Ian Goldin: Yes. I think we … It’s in our long-run interest that we stop climate change. It’s in our long-run interest that we stop pandemic. It’s … This relinquishment of national interest isn’t a longterm self-sacrifice. But politics is a short-term game, and that’s the big challenge. You know, just stop these politicians kicking the can down the road so that our children will face massive crises, be they climate change or be they instability in the world of different times.

Australia is very fortunate, because it’s a relatively wealthy country, and it’s a very educated country. So, my hope is that … One of the paradoxes is that as people become wealthier and more educated, they don’t seem to necessarily be able to adapt more rapidly, and we need to really ensure that’s the case in Australia and the UK and the US. The people that are pro-globalization right now are not in the advanced economies. China is one of the most pro-globalizing countries in the world.

And even India is, now. And this is sort of a paradox, because these are the countries we used to try and convince to open up and to integrate and to play a role in global institutions and all of those things. Now, if you read President Xi’s recent speeches, he’s really the cheerleader not only for globalisation, but for global cooperation on climate change, on trade, on other areas.

Paul Colgan: Can I specifically ask you on China, about how you see their role now going forward? Because one of the big changes for China was following that process that you alluded to earlier, where you get this industrialization and growth of the middle class, and then its transition to a services economy has been a big theme for Beijing.

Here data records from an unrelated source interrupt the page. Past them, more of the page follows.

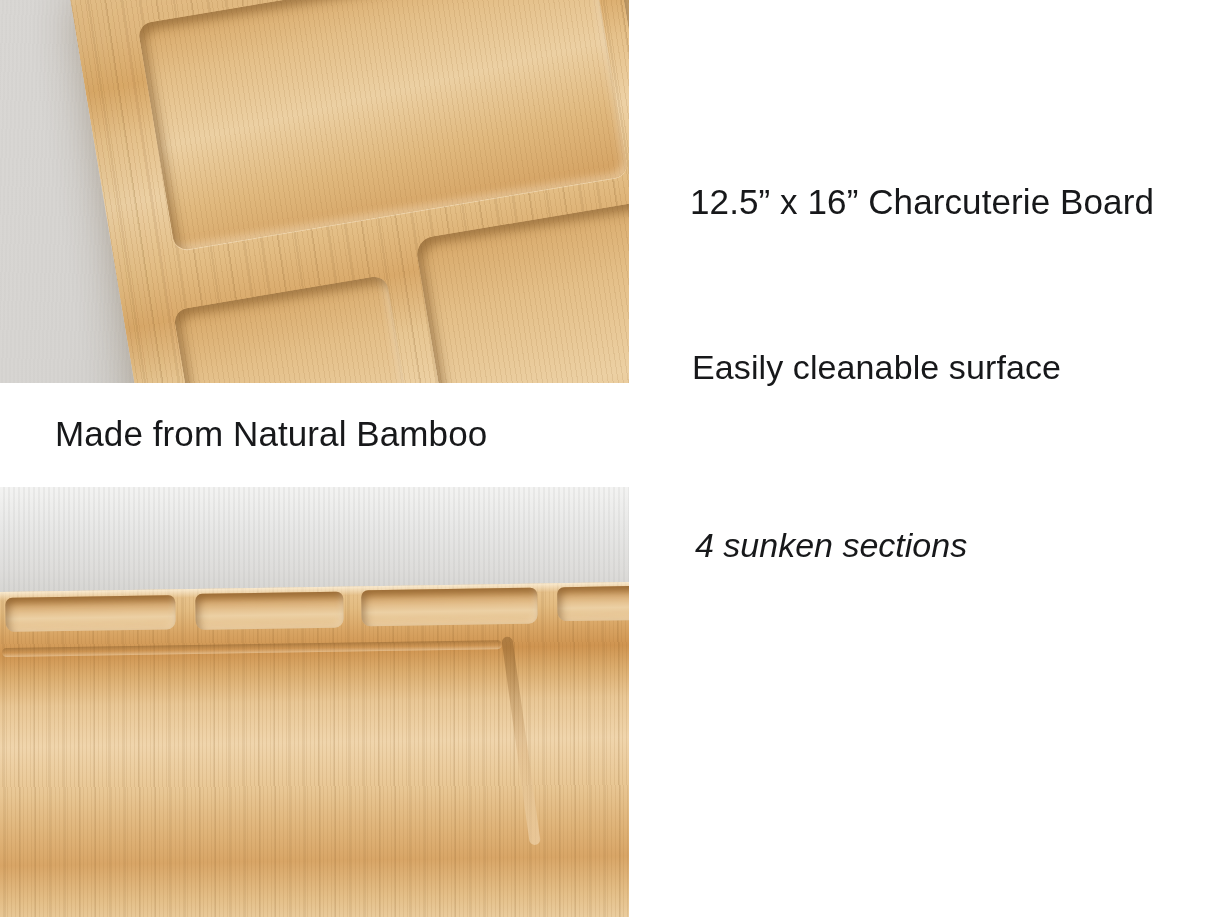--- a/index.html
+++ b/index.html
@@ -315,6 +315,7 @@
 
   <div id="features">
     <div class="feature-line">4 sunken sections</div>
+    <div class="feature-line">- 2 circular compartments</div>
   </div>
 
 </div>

But with all of this disruption that’s happening, and the fact that, in that process, they’ve become the world’s second-largest economy and also remain a hugely important strategic player, can I ask you just quickly to [explain] how you think about their role now?

Ian Goldin: China really has been a huge beneficiary of globalisation. I simply mean integration, opening up to not only products and services, but ideas, and ideas are the most important thing that flow across borders. So, China’s been an enormous beneficiary. No country has ever, in history, brought so many people out of poverty so quickly. You know, it’s just quite astounding from a development perspective. My own sense is one of great optimism about the future of China.

That’s really based on the capacity of the leadership, which I think is by far the smartest and most capable leadership in the world in terms of running a government. They basically are a highly developed civil service that experiments a lot, experiments at the municipal, provincial level, and then replicates and scales experimentation. By the time you get into central government, into a leadership decision-making position, you’ve spent your career understanding and working at all sorts of different ways and experimenting. So, there are many things that can be said against the political system.

But its ability to absorb ideas and to lead is greater than any other country in the world. And I think that makes me optimistic. It’s got a long way to go. Of course, if you read the financial press, you’d think that 6% or 6.5% growth, like they’re experiencing at the moment, is a disaster. It’s a bit slower than the 10+% they had ten years ago. But size matters as well, so 6% growth on a $17 trillion US dollar economy means they add more value every day than when they were growing at 10% on an $8 trillion economy ten years ago. And that really matters.

When you’re very big, you can’t keep growing very fast forever. You’d be the whole world economy before long. And so it’s extraordinarily powerful. It’s also very good for the world economy. The fact there are so many growth engines now, India is another one, other Asian countries, stabilises global growth and lifts global growth. So, we have a lot to thank that emerging markets, in particularly Asia, which would be … Asia is already 60% of global growth. It’s just quite extraordinary. And for countries in the region, this is an amazingly powerful force going forward. I think it’s sustainable for at least the next 20 years.